The police had arrived about six in the morning, had delivered their news, and had gone away again. The car, they said – the car with Teo in it – had crashed through the cement railing of the overpass that crossed the highway and had fallen, nose first, onto the pavement below. The two officers had taken Dolores with them when they left. Had taken her to see her only child one last time at the
hospital where the ambulance had delivered him. What my aunt was waiting for at the window was Dolores’s return, though how she could have faced her under the circumstances was more than I could imagine. But face Dolores she would, with all the practical arrangements for her return to Mexico efficiently taken care of. The two plane tickets waiting at the airport: one for Dolores, one for her brother. The procedure for the transport of the body, the phone calls, the discussions with officials, had been interrupted by the heated and unanswered questions she flung in the direction of her silent husband.

The orchards were filled with empty ladders: the whole operation had ground to a halt. Not a single Mexican worker had left the bunkhouses that morning except for Dolores, of course, and her brother, who had walked with her to the squad car and had sat beside her in the back seat, his thick arm over her shoulder. I don’t recall the police vehicle pulling away, but I do remember thinking for the first time that the man who was always referred to as Dolores’s brother was also Teo’s uncle. All those years he had had an uncle too. That one thought penetrating the wall of anguish inside me.

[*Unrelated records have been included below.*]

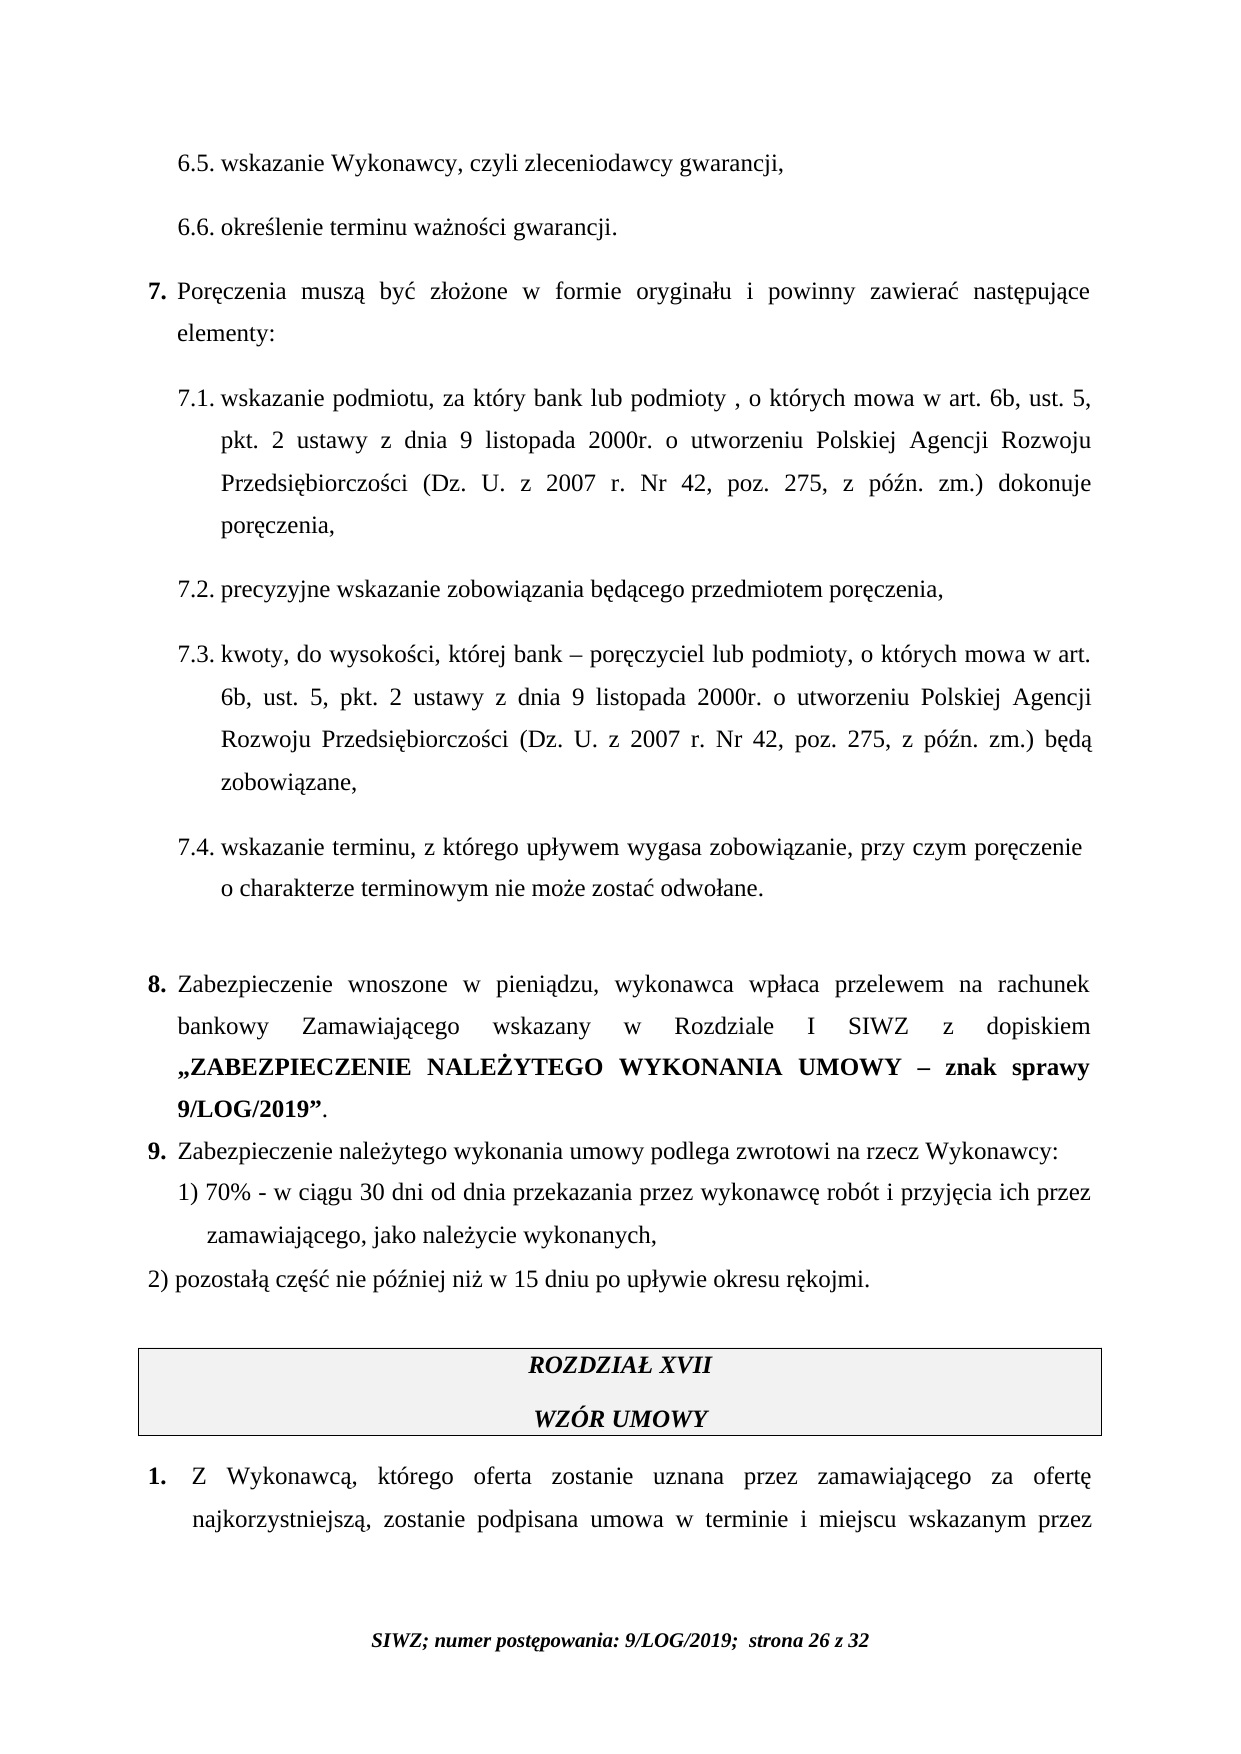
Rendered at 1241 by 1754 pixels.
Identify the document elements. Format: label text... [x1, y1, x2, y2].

list kwoty, do wysokości, której bank – poręczyciel lub podmioty, o których mowa w art. 6b, ust. 5, pkt. 2 ustawy z dnia 9 listopada 2000r. o utworzeniu Polskiej Agencji Rozwoju Przedsiębiorczości (Dz. U. z 2007 r. Nr 42, poz. 275, z późn. zm.) będą zobowiązane, [177, 639, 1093, 795]
text Rozdział XVII [139, 1349, 1101, 1379]
text WZÓR UMOWY [139, 1401, 1101, 1435]
list precyzyjne wskazanie zobowiązania będącego przedmiotem poręczenia, [177, 574, 1093, 603]
list Zabezpieczenie należytego wykonania umowy podlega zwrotowi na rzecz Wykonawcy: [148, 1136, 1091, 1164]
list wskazanie Wykonawcy, czyli zleceniodawcy gwarancji, [177, 148, 1093, 176]
list Zabezpieczenie wnoszone w pieniądzu, wykonawca wpłaca przelewem na rachunek bankowy Zamawiającego wskazany w Rozdziale I SIWZ z dopiskiem „ZABEZPIECZENIE NALEŻYTEGO WYKONANIA UMOWY – znak sprawy 9/LOG/2019”. [148, 969, 1091, 1123]
list 70% - w ciągu 30 dni od dnia przekazania przez wykonawcę robót i przyjęcia ich przez zamawiającego, jako należycie wykonanych, [177, 1177, 1093, 1249]
list wskazanie terminu, z którego upływem wygasa zobowiązanie, przy czym poręczenie o charakterze terminowym nie może zostać odwołane. [177, 832, 1091, 902]
list określenie terminu ważności gwarancji. [177, 212, 1093, 240]
list Poręczenia muszą być złożone w formie oryginału i powinny zawierać następujące elementy: [148, 276, 1091, 347]
list pozostałą część nie później niż w 15 dniu po upływie okresu rękojmi. [148, 1264, 1093, 1292]
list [148, 1461, 1093, 1533]
list wskazanie podmiotu, za który bank lub podmioty , o których mowa w art. 6b, ust. 5, pkt. 2 ustawy z dnia 9 listopada 2000r. o utworzeniu Polskiej Agencji Rozwoju Przedsiębiorczości (Dz. U. z 2007 r. Nr 42, poz. 275, z późn. zm.) dokonuje poręczenia, [177, 383, 1093, 539]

There are large patches of time from the days following the accident that are completely unavailable to me, but I do have a distinct visual memory of being in the car with Mandy. The older maples had begun to turn and their coloured leaves were slick with rain. Now and then a leaf
would descend through the air and paste itself to the windshield of the car like some kind of bad-news propaganda that had drifted down from an enemy plane. The monarchs were nowhere to be seen, having begun their migration, I suppose, unnoticed in the midst of this human tragedy. Quite a number of them would never reach the south side of the lake, never mind their eventual destination. None of them, I have come to know now, would ever come back.

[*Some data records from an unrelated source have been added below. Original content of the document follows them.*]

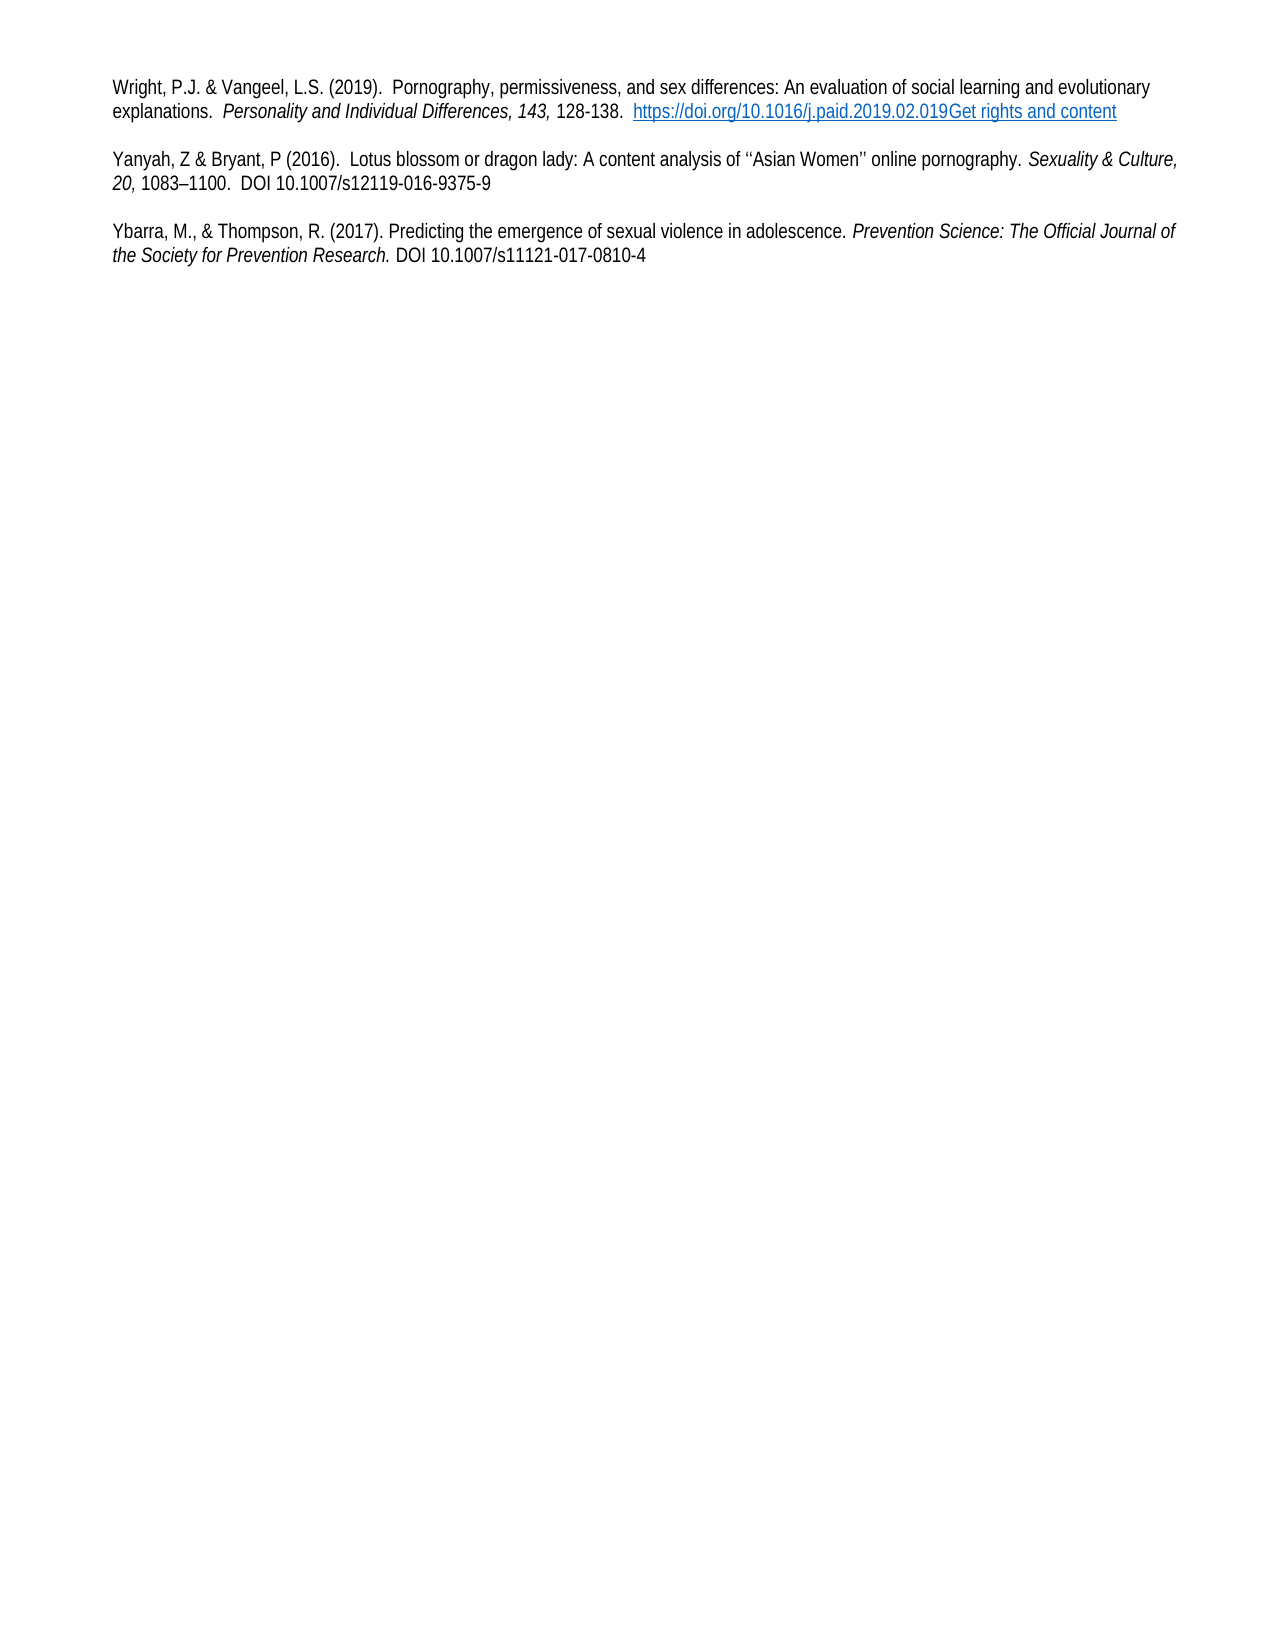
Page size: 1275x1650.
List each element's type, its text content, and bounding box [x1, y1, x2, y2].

text Yanyah, Z & Bryant, P (2016). Lotus blossom or dragon lady: A content analysis of ‘‘Asian Women’’ online pornography. Sexuality & Culture, 20, 1083–1100. DOI 10.1007/s12119-016-9375-9 [112, 147, 1200, 195]
text Wright, P.J. & Vangeel, L.S. (2019). Pornography, permissiveness, and sex differences: An evaluation of social learning and evolutionary explanations. Personality and Individual Differences, 143, 128-138. https://doi.org/10.1016/j.paid.2019.02.019Get rights and content [112, 75, 1200, 123]
text Ybarra, M., & Thompson, R. (2017). Predicting the emergence of sexual violence in adolescence. Prevention Science: The Official Journal of the Society for Prevention Research. DOI 10.1007/s11121-017-0810-4 [112, 219, 1200, 267]
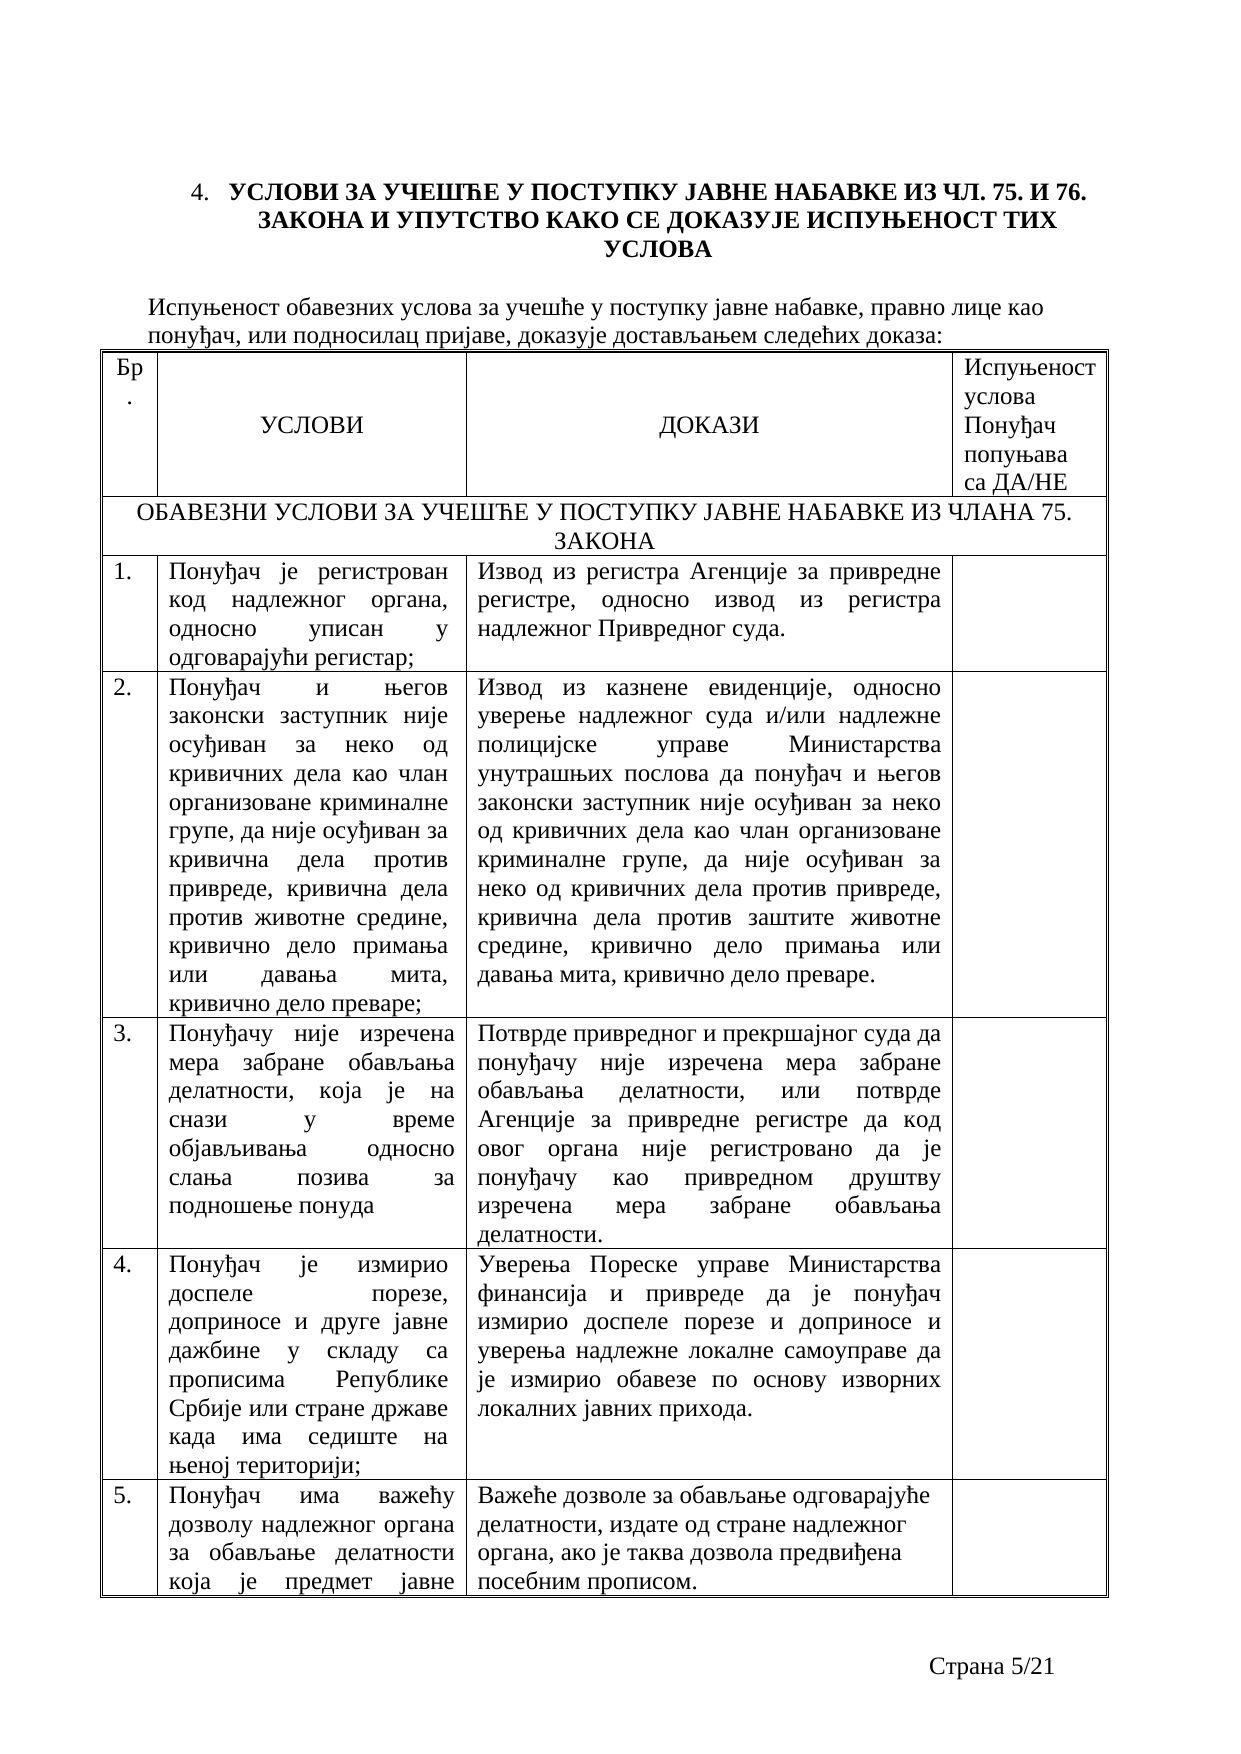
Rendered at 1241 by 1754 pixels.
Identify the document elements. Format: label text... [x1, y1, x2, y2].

Strangely, I was thinking about “little Nellie’s grave,” how Teo could never understand the wit behind the adults banishing us from their day in such a fashion.
She is dead in a funny way?
Now I knew that no one was ever dead in a humorous way, particularly not a child. Poor old Reverend Thomas Sanderson must have written his bad poetry in a state of helpless grief. The fact that his child’s carefully chosen resting place had gone missing in less than a century just added to the tragedy. I thought about the lost Nellie. I knew no one would write a poem for Teo.

Mandy was wiping her wet face on the sleeves of her shirt. “The Mexican whore,” she said, echoing her mother’s words.

“Don’t,” I said, the word torn from inside me.